14 La realizzazione dell' armonizzazione delle legislazioni fiscali prevista dall' art. 99 del Trattato non può infatti assurgere a presupposto per l' applicazione dell' art. 95, che impone agli Stati membri, con effetto immediato, l' obbligo di applicare in modo non discriminatorio la loro normativa fiscale ancor prima di qualsiasi armonizzazione (v. sentenza 27 febbraio 1980, Commissione / Danimarca, causa 171/78, Racc. pag. 447).
15 Ne consegue che gli argomenti della Repubblica italiana non possono essere accolti.

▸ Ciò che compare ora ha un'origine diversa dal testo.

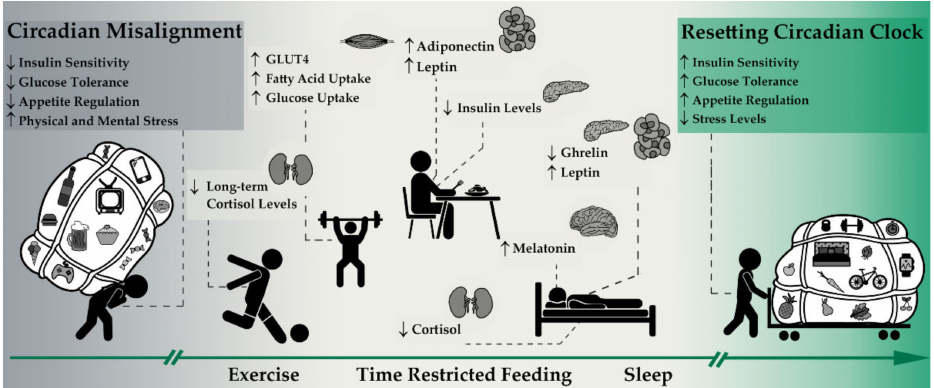
Figure 2. Resetting the circadian clock. Sleep, time restricted feeding (TRF) and exercise affect circadian rhythmicity helping to resynchronize the central with peripheral pacemakers by influencing different metabolic pathways. Exercise particularly affects peripheral processes in muscle and adipose tissues and influences glucose homeostasis. In addition, regular exercise can reduce stress levels by influencing cortisol levels. Besides, glucose homeostasis and hunger/satiety hormones are controlled by TRF. Despite these peripheral influences, sleep also affects central rhythmicity through a direct impact on melatonin and cortisol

16 Alla luce dei rilievi sopra svolti, si deve constatare che la Repubblica italiana è venuta meno agli obblighi che le incombono in forza dell' art. 95 del Trattato CEE, non avendo adottato i provvedimenti necessari a permettere ai non soggetti all' IVA, che importino nel territorio italiano beni già gravati da tale imposta in un altro Stato membro e che non abbiano potuto ottenerne il rimborso, di detrarre dall' IVA dovuta all' importazione l' importo dell' IVA versata nello Stato membro di esportazione ancora inglobata nel valore del bene al momento dell' importazione, mentre le cessioni di beni analoghi effettuate da chi non è soggetto passivo all' interno del territorio italiano non sono considerate operazioni imponibili ai fini IVA.
Sulle spese
17 Ai sensi dell' art. 69, n. 2, del regolamento di procedura, la parte soccombente è condannata alle spese. La Repubblica italiana è rimasta soccombente e va quindi condannata alle spese.
Per questi motivi,
LA CORTE
dichiara e statuisce:
1) La Repubblica italiana è venuta meno agli obblighi che le incombono in forza dell' art. 95 del Trattato CEE, non avendo adottato i provvedimenti necessari a permettere ai non soggetti all' IVA, che importino nel territorio italiano beni già gravati da tale imposta in un altro Stato membro e che non abbiano potuto ottenerne il rimborso, di detrarre dall' IVA dovuta all' importazione l' importo dell' IVA versata nello Stato membro di esportazione ancora inglobata nel valore del bene al momento dell' importazione, mentre le cessioni di beni analoghi effettuate da chi non è soggetto all' imposta all' interno del territorio italiano non sono considerate operazioni imponibili a fini IVA.
2) La Repubblica italiana è condannata alle spese.